In Colorado, Travelers Indemnity Co. persuaded a federal judge to order Impact Claim Services to turn over a native copy of its Xactimate file, which is a software program used to create damage estimates.

Travelers alleged that the public adjuster’s appraiser was not a neutral party, and entered into evidence previous instances in which they had worked together with the claimant’s law firm. The carrier said it wanted access to the native Xactimate files, instead of just the printed estimates they produce, because they “can expose inappropriate charges on the estimate and inappropriate manipulation of the estimate,” according to the court’s opinion.

Gene A. Weisberg, an insurance defense attorney based in Culver City, California, sounded a warning in a column posted Sept. 25 in the Journal on Insurance Fraud in America.

Weisberg said a policyholders can lose out on valid damage claims if they hire public adjusters who try to inflate the claim to increase his fee, which generally are a fixed percentage of the amount the insurer pays.

“When a public adjuster or lawyer takes over the claim presentation for the policyholder, and supplies false or inflated claim information, there may be sufficient grounds to void the policy or enforce a misrepresentation or concealment policy exclusion,” he wrote.

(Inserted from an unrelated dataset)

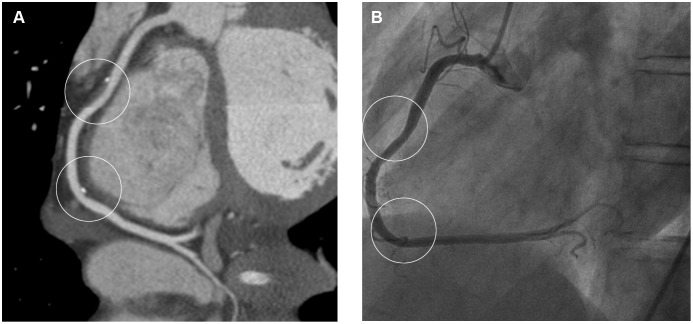
The right coronary artery in a patient presenting with acute myocardial infarction.Cardiac computed tomography (A) shows a large atherosclerotic plaque and more distally a small plaque, both with <20% stenosis. Coronary angiography (B) shows only minimal signs of atherosclerosis.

Weisberg said during an interview that in Southern California, unscrupulous public adjusters often file smoke damage claims on behalf of property owners in areas that experienced a brush fire. He said some smoke damage is expected near a burn area, but inevitably insurers see questionable claims for properties that clearly are too far away. In other regions, such as the Midwest, insurers grapple with fraudulent hail claims after major storms.

Weisberg said public adjusters have their place, especially in complex commercial claims dealing with lost inventory. But often, he said, public adjusters are too aggressive.

“It’s devolved to where it is more ambulance chasing at times,” he said.